● **WHAT YOU SHOULD DO**
In the forum post on creating a searchable PDF with Tesseract, what value does the code set for the "user_defined_dpi" variable?

● **DOCUMENT SECTION**
□ □ □ □ □
I am able to extract the text from images or extract the images out of a pdf and then to ocr to get the text - but I want to create a searchable pdf out of images or a pdf with images in it. It must somehow work with ITessAPI (TessAPI1 or Tesseract1) but I don't know how to start here correctly.
Edit:
public void doOcr(String tessDataPath, String imagePath) throws IOException {
int set_only_init_params = FALSE;
int oem = ITessAPI.TessOcrEngineMode.OEM_DEFAULT;
PointerByReference configs = null;
int configs_size = 0;
String[] params = {"load_system_dawg", "tessedit_char_whitelist"};
String vals[] = {"F", ""}; //0123456789-.IThisalotfpnex
//PointerByReference vars_vec = new PointerByReference();
//vars_vec.setPointer(new Pointer(params));
//PointerByReference vars_values = new PointerByReference();
//vars_values.setPointer(new StringArray(vals));
NativeSize vars_vec_size = new NativeSize(params.length);
TessAPI1 api = new TessAPI1();
ITessAPI.TessBaseAPI handle = api.TessBaseAPICreate();
int rc = api.TessBaseAPIInit4(handle, tessDataPath, "eng", oem, configs, configs_size, null, null, vars_vec_size, set_only_init_params);
api.TessBaseAPISetVariable(handle, "user_defined_dpi", "270");
if (rc != 0) {
api.TessBaseAPIDelete(handle);
//logger.error("Could not initialize tesseract.");
return;
}
String outputbase = "C:\\Application\\ResultRenderer";
ITessAPI.TessResultRenderer renderer = api.TessHOcrRendererCreate(outputbase);
api.TessResultRendererInsert(renderer, api.TessBoxTextRendererCreate(outputbase));
api.TessResultRendererInsert(renderer, api.TessTextRendererCreate(outputbase));
String dataPath = api.TessBaseAPIGetDatapath(handle);
api.TessResultRendererInsert(renderer, api.TessPDFRendererCreate(outputbase, dataPath, FALSE));
int result = api.TessBaseAPIProcessPages(handle, imagePath, null, 0, renderer);
if (result == FALSE) {
//logger.error("Error during processing.");
return;
}
while ((renderer = api.TessResultRendererNext(renderer)) != null) {
String ext = api.TessResultRendererExtention(renderer).getString(0);
String log = String.format("TessResultRendererExtention: %s\nTessResultRendererTitle: %s\nTessResultRendererImageNum: %d",
ext,
api.TessResultRendererTitle(renderer).getString(0),
api.TessResultRendererImageNum(renderer));
}
api.TessDeleteResultRenderer(renderer);
api.TessBaseAPIEnd(handle);
File ocrPdf = new File(outputbase + ".pdf");
if (!ocrPdf.exists()) {
// TODO
}
}
□ □ □ □ □
● **ENTRIES SUPPLIED**
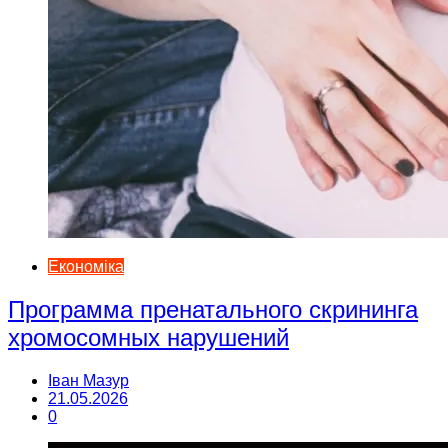
Економіка
Программа пренатального скрининга
хромосомных нарушений
Іван Мазур
21.05.2026
0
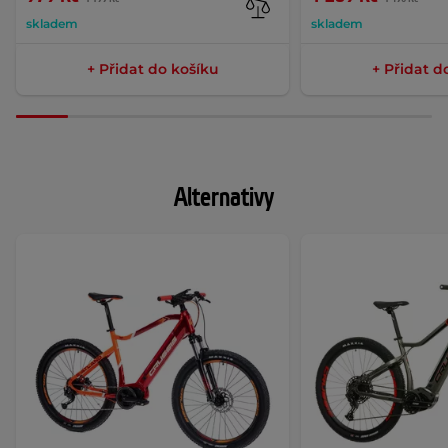
skladem
skladem
+ Přidat do košíku
+ Přidat d
Alternativy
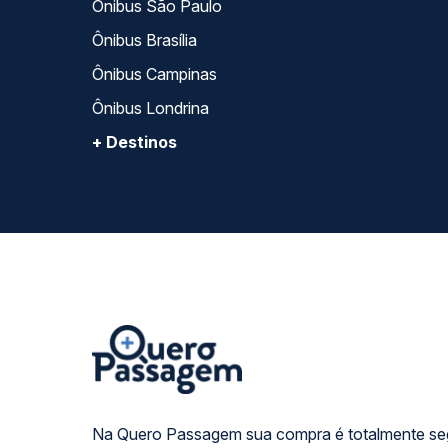
Ônibus São Paulo
Ônibus Brasília
Ônibus Campinas
Ônibus Londrina
+ Destinos
Na Quero Passagem sua compra é totalmente se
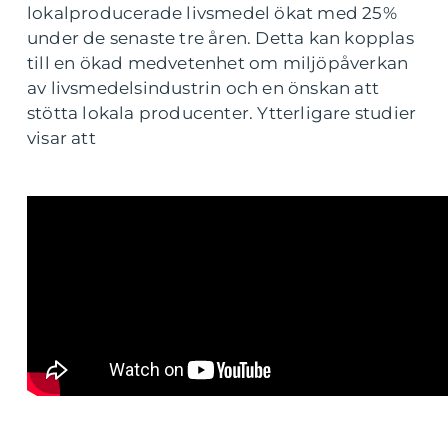
lokalproducerade livsmedel ökat med 25%
under de senaste tre åren. Detta kan kopplas
till en ökad medvetenhet om miljöpåverkan
av livsmedelsindustrin och en önskan att
stötta lokala producenter. Ytterligare studier
visar att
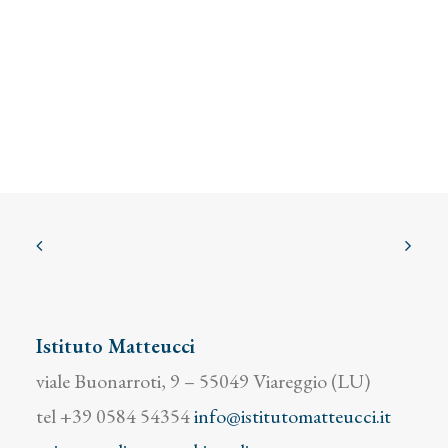
Istituto Matteucci
viale Buonarroti, 9 – 55049 Viareggio (LU)
tel +39 0584 54354
info@istitutomatteucci.it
□ □ □ □ □
● **SOLUTION FOR THIS TASK**
270